Secondary Health Care services are meant to take care of health problems that cannot be solved at the PHC level. Services at the Secondary Care are delivered in General or District hospitals under the supervision of the State governments. The General and District hospitals are located in towns and semi-urban centers with qualified medical practitioners that attend to patient's health problems. Some of the General and District hospitals do not have specialists to take care of rare and very difficult cases as a result; patients are referred to specialist hospitals located in capital cities.
The Tertiary Health Care service, which is the most sophisticated and costly for government and patients, are located in capital cities. These include University Teaching Hospitals and Federal Medical Centers as well as the National Hospital in Abuja. The Tertiary Health Care deals with the most difficult cases referred from Secondary Health Care services. There are many specialists in different fields of medicine at the tertiary health care level. All the university teaching hospitals in the country are also training institutions and are supervised by the Federal Ministry of Health [24
Both the primary and secondary health care services are available in rural communities and towns with limited or no access to Internet facilities. The tertiary health care are located in big cities where there is Internet connection however, many of the health workers do no have connection in their offices, in cases where there is connection to the Internet, epileptic power (electricity) supply is a major challenge.
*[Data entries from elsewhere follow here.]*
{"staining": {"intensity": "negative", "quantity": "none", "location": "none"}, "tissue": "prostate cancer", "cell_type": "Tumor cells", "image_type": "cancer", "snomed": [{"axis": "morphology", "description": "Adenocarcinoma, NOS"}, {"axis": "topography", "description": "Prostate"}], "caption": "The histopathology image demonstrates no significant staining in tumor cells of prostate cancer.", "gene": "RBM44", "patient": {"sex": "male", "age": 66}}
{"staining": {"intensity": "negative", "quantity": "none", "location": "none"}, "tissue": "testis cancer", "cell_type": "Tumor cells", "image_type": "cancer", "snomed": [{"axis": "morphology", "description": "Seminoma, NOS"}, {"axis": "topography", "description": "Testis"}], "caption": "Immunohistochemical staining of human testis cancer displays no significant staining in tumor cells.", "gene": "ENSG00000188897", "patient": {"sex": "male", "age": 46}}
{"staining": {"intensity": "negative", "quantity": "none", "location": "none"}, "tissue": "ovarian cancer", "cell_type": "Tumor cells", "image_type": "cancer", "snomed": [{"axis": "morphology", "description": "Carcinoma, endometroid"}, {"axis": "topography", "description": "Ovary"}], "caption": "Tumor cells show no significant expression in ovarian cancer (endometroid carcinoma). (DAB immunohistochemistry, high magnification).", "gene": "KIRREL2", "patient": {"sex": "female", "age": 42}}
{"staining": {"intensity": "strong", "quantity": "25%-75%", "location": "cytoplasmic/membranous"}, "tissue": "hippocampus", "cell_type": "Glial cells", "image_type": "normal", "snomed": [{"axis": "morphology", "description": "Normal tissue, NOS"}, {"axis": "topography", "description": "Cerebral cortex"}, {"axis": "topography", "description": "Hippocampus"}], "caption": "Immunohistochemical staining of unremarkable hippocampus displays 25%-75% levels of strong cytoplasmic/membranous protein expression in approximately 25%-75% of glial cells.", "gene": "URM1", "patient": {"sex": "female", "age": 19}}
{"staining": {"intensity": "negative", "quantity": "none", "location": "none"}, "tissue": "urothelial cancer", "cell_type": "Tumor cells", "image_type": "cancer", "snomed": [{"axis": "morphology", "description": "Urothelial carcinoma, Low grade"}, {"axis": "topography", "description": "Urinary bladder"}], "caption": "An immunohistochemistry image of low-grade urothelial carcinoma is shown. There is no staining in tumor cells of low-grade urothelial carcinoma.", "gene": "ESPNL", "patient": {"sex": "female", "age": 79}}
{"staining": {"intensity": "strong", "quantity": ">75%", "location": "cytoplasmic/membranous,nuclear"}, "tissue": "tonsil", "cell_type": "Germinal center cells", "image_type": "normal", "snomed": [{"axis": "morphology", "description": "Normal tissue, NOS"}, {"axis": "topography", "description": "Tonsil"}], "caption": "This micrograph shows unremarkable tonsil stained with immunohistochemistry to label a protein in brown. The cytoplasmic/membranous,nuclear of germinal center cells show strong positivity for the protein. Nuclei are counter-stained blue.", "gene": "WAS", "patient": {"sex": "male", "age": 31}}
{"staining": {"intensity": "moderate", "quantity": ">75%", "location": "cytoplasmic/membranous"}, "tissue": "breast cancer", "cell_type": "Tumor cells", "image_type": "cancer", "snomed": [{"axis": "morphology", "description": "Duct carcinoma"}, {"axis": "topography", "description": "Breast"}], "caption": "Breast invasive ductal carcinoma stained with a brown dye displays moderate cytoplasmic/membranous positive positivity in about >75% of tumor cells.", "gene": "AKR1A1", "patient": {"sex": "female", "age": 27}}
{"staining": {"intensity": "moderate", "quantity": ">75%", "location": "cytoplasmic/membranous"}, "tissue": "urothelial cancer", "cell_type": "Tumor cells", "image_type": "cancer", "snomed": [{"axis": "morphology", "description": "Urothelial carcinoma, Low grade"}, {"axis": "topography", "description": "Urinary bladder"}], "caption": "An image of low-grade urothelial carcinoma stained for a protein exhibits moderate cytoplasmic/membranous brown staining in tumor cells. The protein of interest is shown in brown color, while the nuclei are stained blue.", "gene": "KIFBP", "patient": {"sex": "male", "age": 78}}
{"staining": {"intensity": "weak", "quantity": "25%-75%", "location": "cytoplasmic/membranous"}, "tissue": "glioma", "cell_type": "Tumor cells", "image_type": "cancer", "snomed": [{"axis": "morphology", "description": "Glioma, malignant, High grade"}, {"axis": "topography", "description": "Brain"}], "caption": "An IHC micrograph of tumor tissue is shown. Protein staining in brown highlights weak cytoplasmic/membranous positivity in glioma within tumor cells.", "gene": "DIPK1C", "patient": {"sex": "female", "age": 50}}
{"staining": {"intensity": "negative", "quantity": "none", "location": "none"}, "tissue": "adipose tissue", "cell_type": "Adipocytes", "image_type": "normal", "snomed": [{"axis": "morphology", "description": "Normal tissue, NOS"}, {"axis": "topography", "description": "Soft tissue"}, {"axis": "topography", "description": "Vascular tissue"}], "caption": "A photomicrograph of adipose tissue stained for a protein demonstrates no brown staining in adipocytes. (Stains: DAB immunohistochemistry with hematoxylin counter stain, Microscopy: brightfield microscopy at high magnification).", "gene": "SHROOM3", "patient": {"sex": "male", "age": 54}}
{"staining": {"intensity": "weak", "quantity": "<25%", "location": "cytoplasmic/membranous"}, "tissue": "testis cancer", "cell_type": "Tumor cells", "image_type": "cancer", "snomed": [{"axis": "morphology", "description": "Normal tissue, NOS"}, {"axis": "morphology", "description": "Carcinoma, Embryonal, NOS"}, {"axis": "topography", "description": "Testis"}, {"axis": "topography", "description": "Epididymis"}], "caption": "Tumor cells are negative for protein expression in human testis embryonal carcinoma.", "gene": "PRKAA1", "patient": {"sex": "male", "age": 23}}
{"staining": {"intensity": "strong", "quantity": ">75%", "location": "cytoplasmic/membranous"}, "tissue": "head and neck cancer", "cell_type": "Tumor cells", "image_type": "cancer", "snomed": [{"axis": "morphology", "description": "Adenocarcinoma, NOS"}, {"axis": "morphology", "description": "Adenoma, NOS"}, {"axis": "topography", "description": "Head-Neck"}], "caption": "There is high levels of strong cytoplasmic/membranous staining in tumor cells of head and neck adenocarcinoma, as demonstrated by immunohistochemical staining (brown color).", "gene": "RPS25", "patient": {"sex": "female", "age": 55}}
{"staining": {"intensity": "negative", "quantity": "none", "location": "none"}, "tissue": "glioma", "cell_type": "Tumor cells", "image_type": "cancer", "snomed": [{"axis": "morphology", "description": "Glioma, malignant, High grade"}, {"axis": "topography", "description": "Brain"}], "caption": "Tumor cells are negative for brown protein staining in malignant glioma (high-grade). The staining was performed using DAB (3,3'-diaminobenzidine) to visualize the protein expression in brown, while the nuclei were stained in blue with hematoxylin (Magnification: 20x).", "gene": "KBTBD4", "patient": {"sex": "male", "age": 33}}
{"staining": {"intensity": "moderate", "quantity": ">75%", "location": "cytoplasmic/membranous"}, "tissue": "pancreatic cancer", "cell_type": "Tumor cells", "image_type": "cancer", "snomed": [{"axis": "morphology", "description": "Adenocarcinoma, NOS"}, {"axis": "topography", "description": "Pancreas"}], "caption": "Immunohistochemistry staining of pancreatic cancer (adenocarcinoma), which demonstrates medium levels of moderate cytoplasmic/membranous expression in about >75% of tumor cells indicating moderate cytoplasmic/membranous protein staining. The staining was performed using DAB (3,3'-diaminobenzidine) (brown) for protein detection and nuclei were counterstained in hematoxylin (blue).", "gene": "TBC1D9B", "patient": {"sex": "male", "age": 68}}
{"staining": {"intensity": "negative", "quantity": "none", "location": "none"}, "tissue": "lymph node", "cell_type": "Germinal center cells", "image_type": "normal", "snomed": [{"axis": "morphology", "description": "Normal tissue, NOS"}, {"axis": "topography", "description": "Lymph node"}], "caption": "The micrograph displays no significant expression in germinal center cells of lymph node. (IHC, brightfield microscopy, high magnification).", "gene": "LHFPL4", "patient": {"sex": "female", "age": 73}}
Internet access is still a major challenge in Nigeria because the majority of people cannot afford the high initial cost of personal computers and connection fees. This has compelled most Nigerians to access the Internet via cyber cafes. Access to the Internet at home is not a common phenomenon as it is with cell phones. Cyber cafes are popular in Nigeria because access to the Internet is fee-based irrespective of where the service is used. Unfortunately, use of cyber cafes has several constraints including high cost of access, lack of privacy, and the fact that these cafes are typically rowdy. Other problems include the fact that several cafés do not install necessary software (e.g. Adobe Acrobat Reader) on their computers which makes it difficult for users to download or open documents/articles in Portable Document File (PDF) format. In some cafes, the computers do not have USB ports; some cafes have only few computers with functional floppy disk drives. As a result, downloading from the Internet into USB storage device (flash disc) and or floppy disk becomes impossible.
While previous studies cited above showed use of the Internet for clinical information for patient care by practitioners in developed countries, little is known about the extent to which their counterparts in developing countries use the Internet for patient care. This study was designed to fill this gap. The objective of the study was to determine the extent to which physicians' at the University College Hospital (UCH), Ibadan, Nigeria use the Internet to obtain health information for patient care.